Bioethics And The Human Goods
An Introduction To Natural Law
Alfonso Gomez-Lobo with John Keown
Georgetown University Press
Professor John Keown, who is known to many of us, has edited here the last work of Professor Gomez-Lobo, whose previous works I have found both intelligent and readable. This excellent book is an ideal read for the busy clinician. It is just over a hundred pages and it begins with the basic principles before examining specific clinical issues. It shows us that a natural law perspective is an important means of understanding bioethics. As the author notes, this may be a minority view but majorities have been mistaken. What matters is the pursuit of truth and the author convinces us about the truth of natural law bioethics.
It is noted that the most popular option in bioethics is that of Beauchamp and Childress. The problem with this view is that it does not provide us with a theory of what is good. In contrast, a natural law perspective does.
The different options in contemporary bioethics are examined.
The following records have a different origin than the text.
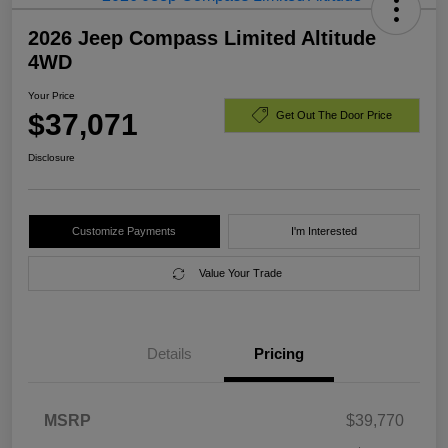
2026 Jeep Compass Limited Altitude
4WD
Your Price
$37,071
Get Out The Door Price
Disclosure
Customize Payments
I'm Interested
Value Your Trade
Details
Pricing
MSRP
$39,770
The problem with utilitarianism, for example, is that it ignores the fact that certain acts are inherently unjust. In contrast, natural law theory asserts that to intentionally harm someone is inherently unjust as it deprives that person of a good. The greater the importance of the good, the greater the magnitude of the harm done. What greater harm than to deprive a person intentionally of a right to life?
In the chapter on the beginning of life issues, it is noted that even some pro-abortion philosophers accept that abortion means the deliberate ending of human life. Some philosophers justify abortion by claiming that the rights of the child are outweighed by the rights of the mother because the foetus lacks self-awareness and other mental abilities. The author responds that in abortion, it is the good of life that is at stake. The good of which the mother is deprived if she continues with the pregnancy does not seem comparable to the loss of life. The doctrine of double effect is examined in this context. Depriving life when this is not intended is morally acceptable under certain specific circumstances.
The chapter on end of life issues is equally good. The author asks if it is right to deprive someone of life at his own request. Here we encounter the limits of autonomy. The physician has a duty to govern his actions according to the principles of beneficence and doing no intentional harm. Double effect reasoning allows for the shortening of life under certain circumstances. The principles underlying proportionate and disproportionate treatments are also examined.
The author hopes that this fine introduction to natural law bioethics will encourage readers to consult the growing literature on the subject. I am sure they will.